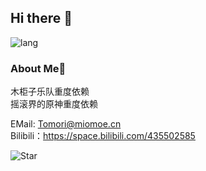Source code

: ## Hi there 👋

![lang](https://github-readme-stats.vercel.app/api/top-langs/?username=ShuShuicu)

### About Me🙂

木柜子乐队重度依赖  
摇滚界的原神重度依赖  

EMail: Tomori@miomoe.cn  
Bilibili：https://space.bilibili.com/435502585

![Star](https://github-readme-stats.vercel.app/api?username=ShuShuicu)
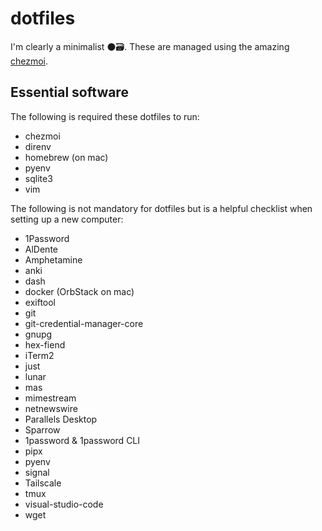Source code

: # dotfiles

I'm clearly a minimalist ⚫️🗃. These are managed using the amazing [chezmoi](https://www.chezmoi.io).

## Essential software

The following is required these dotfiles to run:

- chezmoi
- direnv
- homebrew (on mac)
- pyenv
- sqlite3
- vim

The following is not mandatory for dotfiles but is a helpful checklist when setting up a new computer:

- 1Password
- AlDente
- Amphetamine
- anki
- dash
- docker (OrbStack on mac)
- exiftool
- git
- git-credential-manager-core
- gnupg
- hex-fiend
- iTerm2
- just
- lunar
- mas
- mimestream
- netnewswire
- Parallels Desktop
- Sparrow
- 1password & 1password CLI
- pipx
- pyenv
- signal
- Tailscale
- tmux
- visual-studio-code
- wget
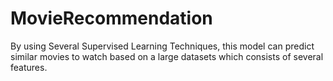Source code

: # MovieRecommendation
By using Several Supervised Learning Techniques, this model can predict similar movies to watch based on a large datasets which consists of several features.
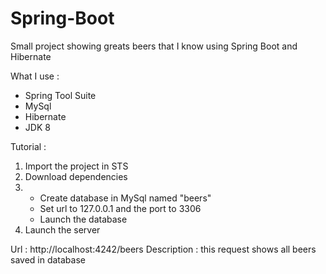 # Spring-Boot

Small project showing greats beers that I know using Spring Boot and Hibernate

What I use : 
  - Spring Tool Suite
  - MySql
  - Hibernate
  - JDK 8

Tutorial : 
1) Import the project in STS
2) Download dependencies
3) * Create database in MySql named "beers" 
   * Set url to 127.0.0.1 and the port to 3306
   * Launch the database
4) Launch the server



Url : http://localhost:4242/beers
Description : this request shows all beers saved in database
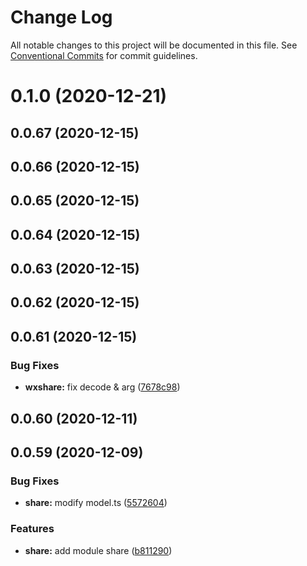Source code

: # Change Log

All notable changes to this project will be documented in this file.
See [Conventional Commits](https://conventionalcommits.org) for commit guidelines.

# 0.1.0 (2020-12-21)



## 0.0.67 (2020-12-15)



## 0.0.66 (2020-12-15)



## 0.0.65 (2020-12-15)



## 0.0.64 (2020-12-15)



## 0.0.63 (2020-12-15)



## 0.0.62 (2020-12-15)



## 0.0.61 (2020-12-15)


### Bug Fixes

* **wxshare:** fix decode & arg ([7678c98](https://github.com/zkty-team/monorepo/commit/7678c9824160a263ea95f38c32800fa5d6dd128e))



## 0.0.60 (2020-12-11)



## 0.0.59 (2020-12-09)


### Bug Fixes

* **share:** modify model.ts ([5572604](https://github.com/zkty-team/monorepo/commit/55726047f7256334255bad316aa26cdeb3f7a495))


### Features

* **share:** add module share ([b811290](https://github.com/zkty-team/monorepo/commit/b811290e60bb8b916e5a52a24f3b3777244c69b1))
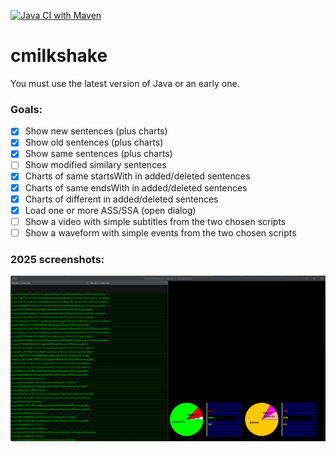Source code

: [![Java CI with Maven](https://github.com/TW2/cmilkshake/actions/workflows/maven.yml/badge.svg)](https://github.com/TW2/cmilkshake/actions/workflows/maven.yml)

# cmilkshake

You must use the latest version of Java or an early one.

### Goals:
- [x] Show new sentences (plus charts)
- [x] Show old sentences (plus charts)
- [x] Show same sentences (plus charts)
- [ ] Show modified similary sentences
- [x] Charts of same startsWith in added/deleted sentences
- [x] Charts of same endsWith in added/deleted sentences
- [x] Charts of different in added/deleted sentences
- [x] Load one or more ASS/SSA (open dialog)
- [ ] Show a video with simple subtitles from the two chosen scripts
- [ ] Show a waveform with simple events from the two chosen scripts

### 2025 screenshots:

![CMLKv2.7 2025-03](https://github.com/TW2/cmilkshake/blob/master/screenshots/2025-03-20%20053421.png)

....

WORK INSTRUCTION:
Update the source text of all the records by replacing each "Bug Fixes" with "Fixed Issues", changing nothing else, and leave the pictures out.

YOUR RESPONSE:
Source code

: ## Hi there 👋

![lang](https://github-readme-stats.vercel.app/api/top-langs/?username=ShuShuicu)

### About Me🙂

木柜子乐队重度依赖  
摇滚界的原神重度依赖  

EMail: Tomori@miomoe.cn  
Bilibili：https://space.bilibili.com/435502585

![Star](https://github-readme-stats.vercel.app/api?username=ShuShuicu)
Source code

: # dotfiles

I'm clearly a minimalist ⚫️🗃. These are managed using the amazing [chezmoi](https://www.chezmoi.io).

## Essential software

The following is required these dotfiles to run:

- chezmoi
- direnv
- homebrew (on mac)
- pyenv
- sqlite3
- vim

The following is not mandatory for dotfiles but is a helpful checklist when setting up a new computer:

- 1Password
- AlDente
- Amphetamine
- anki
- dash
- docker (OrbStack on mac)
- exiftool
- git
- git-credential-manager-core
- gnupg
- hex-fiend
- iTerm2
- just
- lunar
- mas
- mimestream
- netnewswire
- Parallels Desktop
- Sparrow
- 1password & 1password CLI
- pipx
- pyenv
- signal
- Tailscale
- tmux
- visual-studio-code
- wget
Source code

: # MovieRecommendation
By using Several Supervised Learning Techniques, this model can predict similar movies to watch based on a large datasets which consists of several features.
 # Spring-Boot

Small project showing greats beers that I know using Spring Boot and Hibernate

What I use : 
  - Spring Tool Suite
  - MySql
  - Hibernate
  - JDK 8

Tutorial : 
1) Import the project in STS
2) Download dependencies
3) * Create database in MySql named "beers" 
   * Set url to 127.0.0.1 and the port to 3306
   * Launch the database
4) Launch the server



Url : http://localhost:4242/beers
Description : this request shows all beers saved in database
Source code

: # Change Log

All notable changes to this project will be documented in this file.
See [Conventional Commits](https://conventionalcommits.org) for commit guidelines.

# 0.1.0 (2020-12-21)



## 0.0.67 (2020-12-15)



## 0.0.66 (2020-12-15)



## 0.0.65 (2020-12-15)



## 0.0.64 (2020-12-15)



## 0.0.63 (2020-12-15)



## 0.0.62 (2020-12-15)



## 0.0.61 (2020-12-15)


### Fixed Issues

* **wxshare:** fix decode & arg ([7678c98](https://github.com/zkty-team/monorepo/commit/7678c9824160a263ea95f38c32800fa5d6dd128e))



## 0.0.60 (2020-12-11)



## 0.0.59 (2020-12-09)


### Fixed Issues

* **share:** modify model.ts ([5572604](https://github.com/zkty-team/monorepo/commit/55726047f7256334255bad316aa26cdeb3f7a495))


### Features

* **share:** add module share ([b811290](https://github.com/zkty-team/monorepo/commit/b811290e60bb8b916e5a52a24f3b3777244c69b1))
Source code

: [![Java CI with Maven](https://github.com/TW2/cmilkshake/actions/workflows/maven.yml/badge.svg)](https://github.com/TW2/cmilkshake/actions/workflows/maven.yml)

# cmilkshake

You must use the latest version of Java or an early one.

### Goals:
- [x] Show new sentences (plus charts)
- [x] Show old sentences (plus charts)
- [x] Show same sentences (plus charts)
- [ ] Show modified similary sentences
- [x] Charts of same startsWith in added/deleted sentences
- [x] Charts of same endsWith in added/deleted sentences
- [x] Charts of different in added/deleted sentences
- [x] Load one or more ASS/SSA (open dialog)
- [ ] Show a video with simple subtitles from the two chosen scripts
- [ ] Show a waveform with simple events from the two chosen scripts

### 2025 screenshots:

![CMLKv2.7 2025-03](https://github.com/TW2/cmilkshake/blob/master/screenshots/2025-03-20%20053421.png)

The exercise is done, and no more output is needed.